Question: Looking thru the documentation and the data sets, I see (what looks to me) as different variations of data input (scalar or arrays). Is this true throughout the program?


new transformer.reg1a phases=3 windings=2 buses=[150 150r] conns=[wye wye]

~ kvs=[4.16 4.16] kvas=[5000 5000] XHL=.001 %LoadLoss=0.00001 ppm=0.0

New Transformer.XFM1 Phases=3 Windings=2 Xhl=2.72

~ wdg=1 bus=61s conn=Delta kv=4.16 kva=150 %r=0.635

~ wdg=2 bus=610 conn=Delta kv=0.48 kva=150 %r=0.635


While we've made an effort to maintain some uniformity in the way various elements are defined, there is nothing in the program that requires it. The DSS executive parses the "New Transformer.Myname" and once it determines which class is being addressed (in this case, Transformer) it passes everything else to the property editor of the Transformer class. It is the responsibility of that class to process the definitions of the properties. So the different classes can have different ways to define properties.

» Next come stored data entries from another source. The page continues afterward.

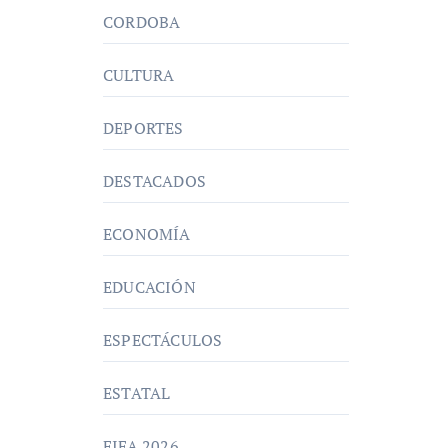
CORDOBA
CULTURA
DEPORTES
DESTACADOS
ECONOMÍA
EDUCACIÓN
ESPECTÁCULOS
ESTATAL
FIFA 2026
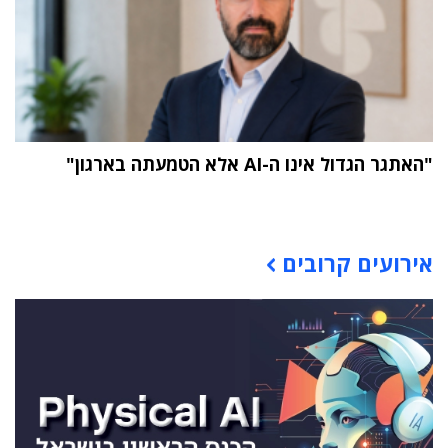
"האתגר הגדול אינו ה-AI אלא הטמעתה בארגון"
תוכן פרסומי
אירועים קרובים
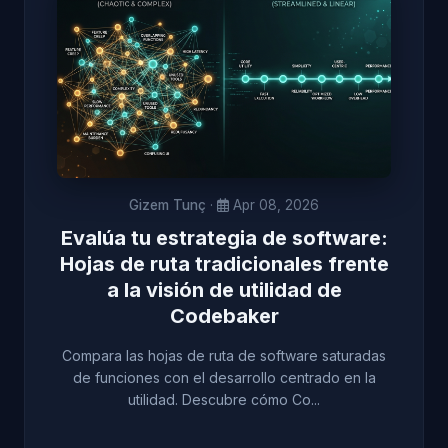
Gizem Tunç
·
Apr 08, 2026
Evalúa tu estrategia de software:
Hojas de ruta tradicionales frente
a la visión de utilidad de
Codebaker
Compara las hojas de ruta de software saturadas
de funciones con el desarrollo centrado en la
utilidad. Descubre cómo Co...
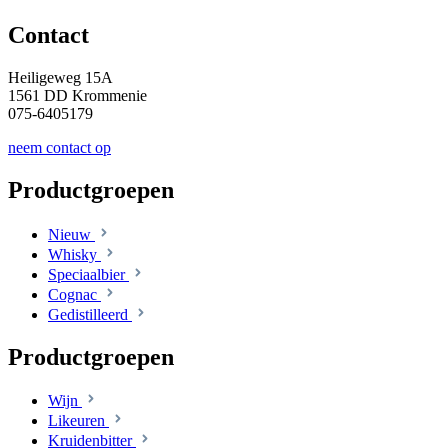
Contact
Heiligeweg 15A
1561 DD Krommenie
075-6405179
neem contact op
Productgroepen
Nieuw
Whisky
Speciaalbier
Cognac
Gedistilleerd
Productgroepen
Wijn
Likeuren
Kruidenbitter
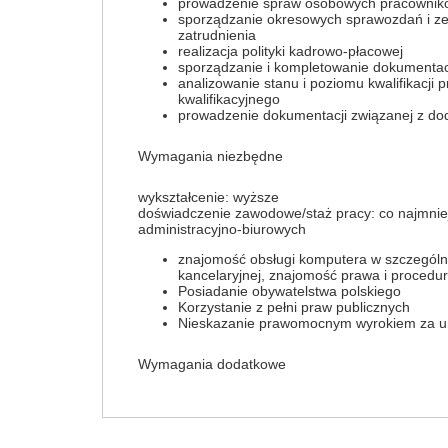
prowadzenie spraw osobowych pracownik
sporządzanie okresowych sprawozdań i z
zatrudnienia
realizacja polityki kadrowo-płacowej
sporządzanie i kompletowanie dokumentac
analizowanie stanu i poziomu kwalifikacji
kwalifikacyjnego
prowadzenie dokumentacji związanej z d
Wymagania niezbędne
wykształcenie: wyższe
doświadczenie zawodowe/staż pracy: co najmni
administracyjno-biurowych
znajomość obsługi komputera w szczególnoś
kancelaryjnej, znajomość prawa i procedur
Posiadanie obywatelstwa polskiego
Korzystanie z pełni praw publicznych
Nieskazanie prawomocnym wyrokiem za um
Wymagania dodatkowe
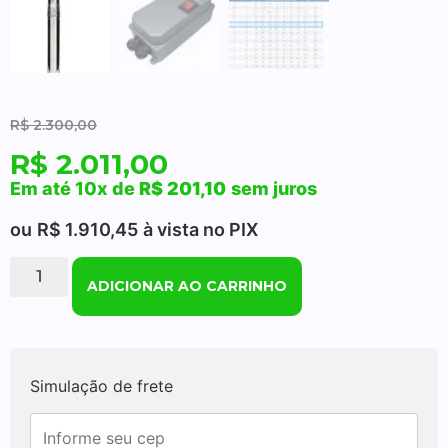
R$
2.300,00
R$
2.011,00
Em até 10x de
R$
201,10
sem juros
ou
R$
1.910,45
à vista no PIX
ADICIONAR AO CARRINHO
Simulação de frete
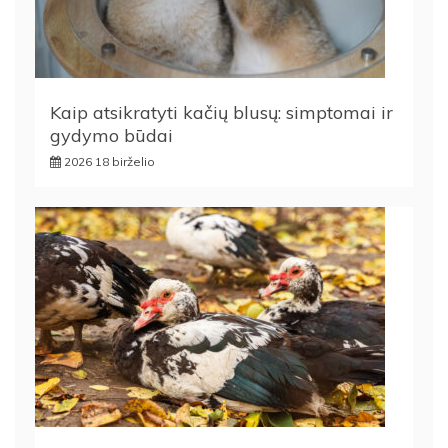
Kaip atsikratyti kačių blusų: simptomai ir
gydymo būdai
2026 18 birželio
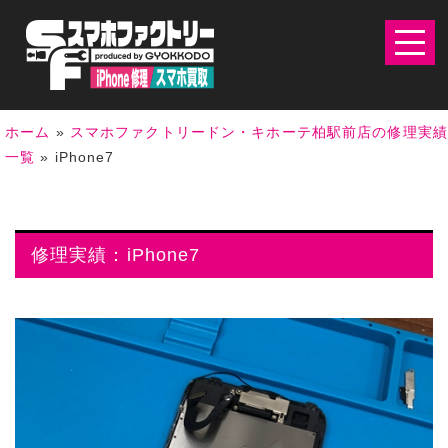
ホーム
»
スマホファクトリードン・キホーテ柏駅前店の修理実
一覧
»
iPhone7
修理実績：iPhone7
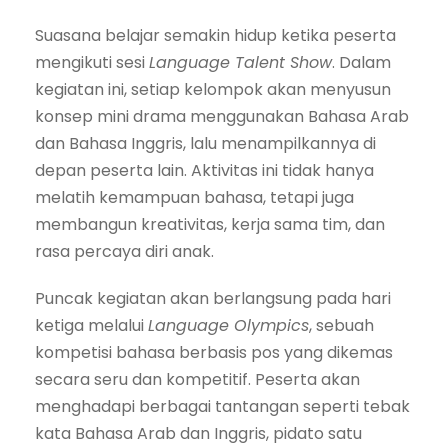
Suasana belajar semakin hidup ketika peserta
mengikuti sesi
Language Talent Show
. Dalam
kegiatan ini, setiap kelompok akan menyusun
konsep mini drama menggunakan Bahasa Arab
dan Bahasa Inggris, lalu menampilkannya di
depan peserta lain. Aktivitas ini tidak hanya
melatih kemampuan bahasa, tetapi juga
membangun kreativitas, kerja sama tim, dan
rasa percaya diri anak.
Puncak kegiatan akan berlangsung pada hari
ketiga melalui
Language Olympics
, sebuah
kompetisi bahasa berbasis pos yang dikemas
secara seru dan kompetitif. Peserta akan
menghadapi berbagai tantangan seperti tebak
kata Bahasa Arab dan Inggris, pidato satu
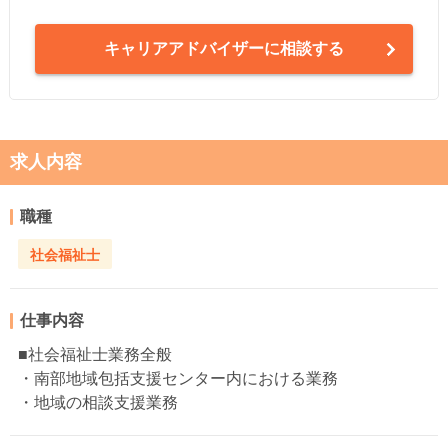
キャリアアドバイザーに相談する
求人内容
職種
社会福祉士
仕事内容
■社会福祉士業務全般
・南部地域包括支援センター内における業務
・地域の相談支援業務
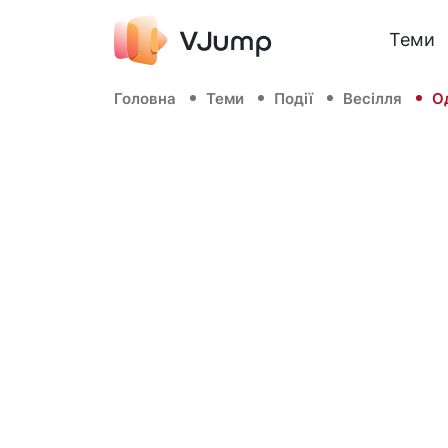
Теми
Головна
Теми
Події
Весілля
О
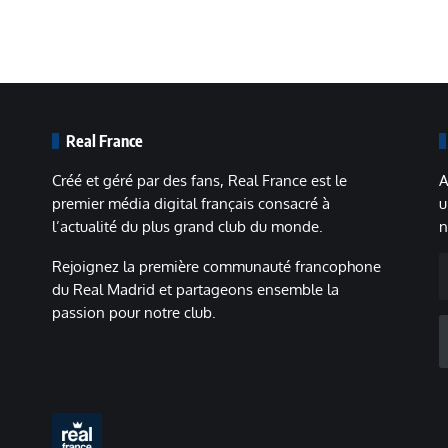
Real France
Créé et géré par des fans, Real France est le
A
premier média digital français consacré à
u
l’actualité du plus grand club du monde.
n
A
Rejoignez la première communauté francophone
m
du Real Madrid et partageons ensemble la
passion pour notre club.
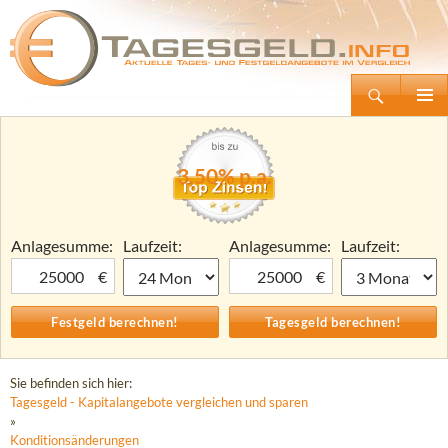
Suchen
Tagesgeld.info – Tagesgeldkonten vergleichen und Tagesgeld-Zinsen berechnen
Zum
Primäre
Inhalt
Menü
springen
3,50% p.a.
Anlagesumme:
Laufzeit:
Anlagesumme:
Laufzeit:
€
€
Sie befinden sich hier:
Tagesgeld - Kapitalangebote vergleichen und sparen
»
Konditionsänderungen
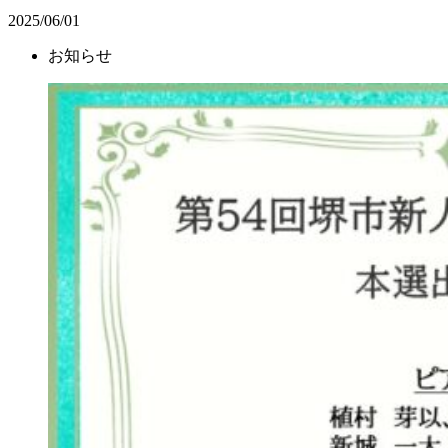
2025/06/01
お知らせ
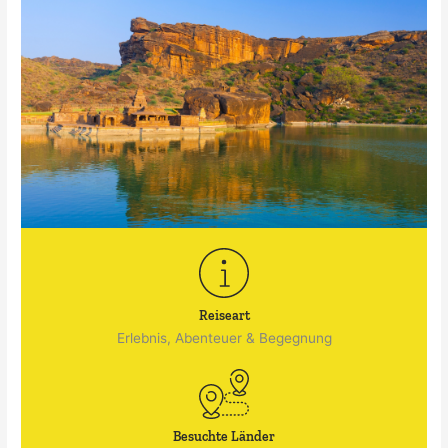
Reiseart
Erlebnis, Abenteuer & Begegnung
Besuchte Länder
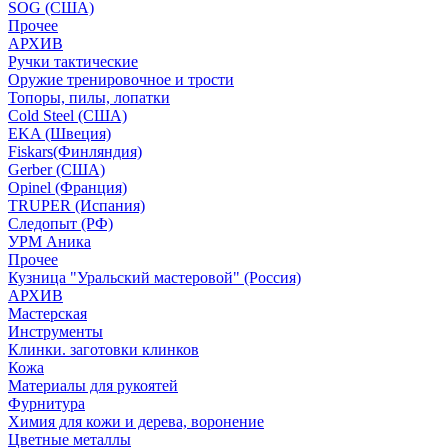
SOG (США)
Прочее
АРХИВ
Ручки тактические
Оружие тренировочное и трости
Топоры, пилы, лопатки
Cold Steel (США)
EKA (Швеция)
Fiskars(Финляндия)
Gerber (США)
Opinel (Франция)
TRUPER (Испания)
Следопыт (РФ)
УРМ Аника
Прочее
Кузница "Уральский мастеровой" (Россия)
АРХИВ
Мастерская
Инструменты
Клинки. заготовки клинков
Кожа
Материалы для рукоятей
Фурнитура
Химия для кожи и дерева, воронение
Цветные металлы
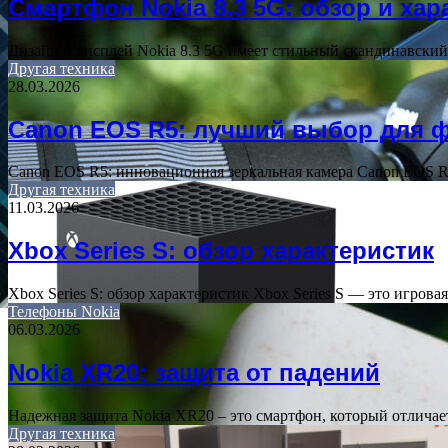
Смартфон Nokia 8.3 5G: обзор и хар
Дизайн и дисплей Nokia 8.3 5G имеет стильный скандинавский
Другая техника
28.03.2026
Canon EOS R5: лучший выбор для 
Canon EOS R5: инновационная зеркальная камера Canon EOS R
Другая техника
11.03.2026
Xbox Series S: обзор характеристик
Xbox Series S: обзор характеристик Xbox Series S — это игров
Телефоны Nokia
06.03.2026
Nokia XR20: защита от падений
Надежная защита Nokia XR20 – это смартфон, который отличае
Другая техника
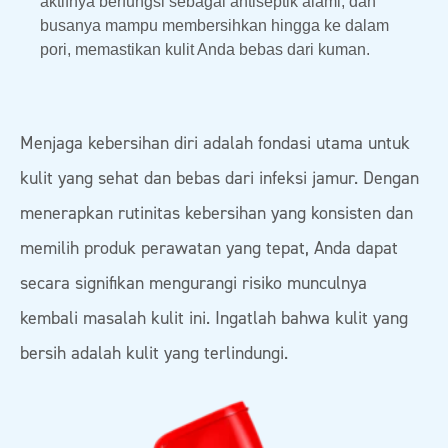
aktifnya berfungsi sebagai antiseptik alami, dan
busanya mampu membersihkan hingga ke dalam
pori, memastikan kulit Anda bebas dari kuman.
Menjaga kebersihan diri adalah fondasi utama untuk
kulit yang sehat dan bebas dari infeksi jamur. Dengan
menerapkan rutinitas kebersihan yang konsisten dan
memilih produk perawatan yang tepat, Anda dapat
secara signifikan mengurangi risiko munculnya
kembali masalah kulit ini. Ingatlah bahwa kulit yang
bersih adalah kulit yang terlindungi.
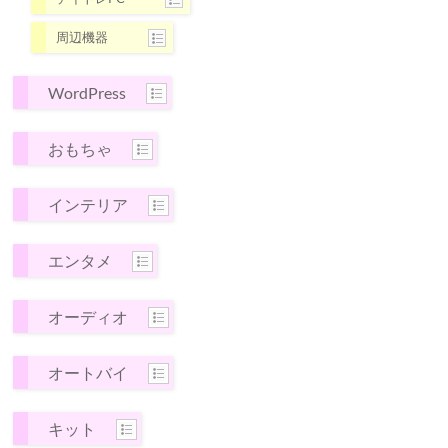
周辺機器
WordPress
おもちゃ
インテリア
エンタメ
オーディオ
オートバイ
キット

Another object class that uses both scalars and arrays is the Capacitor. While most of the time you can get by with a scalar definition, the Capacitor is really a multistep filter bank and you can expressly define each step using arrays.

The Transformer object is one of the more complex in terms of defining properties. We started off years ago with the second form above, but soon tired of typing all those lines. Then we implemented the array form of entering buses and ratings. However, some prefer the second form because it is often more readable.

Another reason we allow arrays for the Transformer class is there is no limit on the number of windings you can define. The biggest one we have done had more than a dozen windings. Of course, you have to know how to compute the short circuit matrices for such models.

Note you can also specify %r for a 2winding transformer by setting %loadloss= .... This sets the %r for the first 2 windings, which are assumed to be the main loadbearing windings. (This is not always true and may require some fixup to the script for some 3winding transformers.)

Many DSS classes have multiple ways to define the properties. This allows us to get closer to the original form of the data source and minimize the conversion effort (which, unfortunately is never zero).

We add properties (keywords) to classes with some regularity to improve data conversion. The Green Circuits project and other things we are working on has prompted several additions since OpenDSS was released Sept 2008. The DSS is perhaps unique in its software design to permit this with greater ease than other tools. If you look at the Edit function in any of the classes, you will see that to handle a new property, we simply have to added a new item to the CASE statement and, of course, the new property name and help string.

We recently turned the Vsource into a 2terminal voltage source by adding one property (Bus2) and the code to handle it. (That is not in the November 2008 release, but if you have the ability to build from the code, you have access to it because the code on SourceForge.Net is up to date.)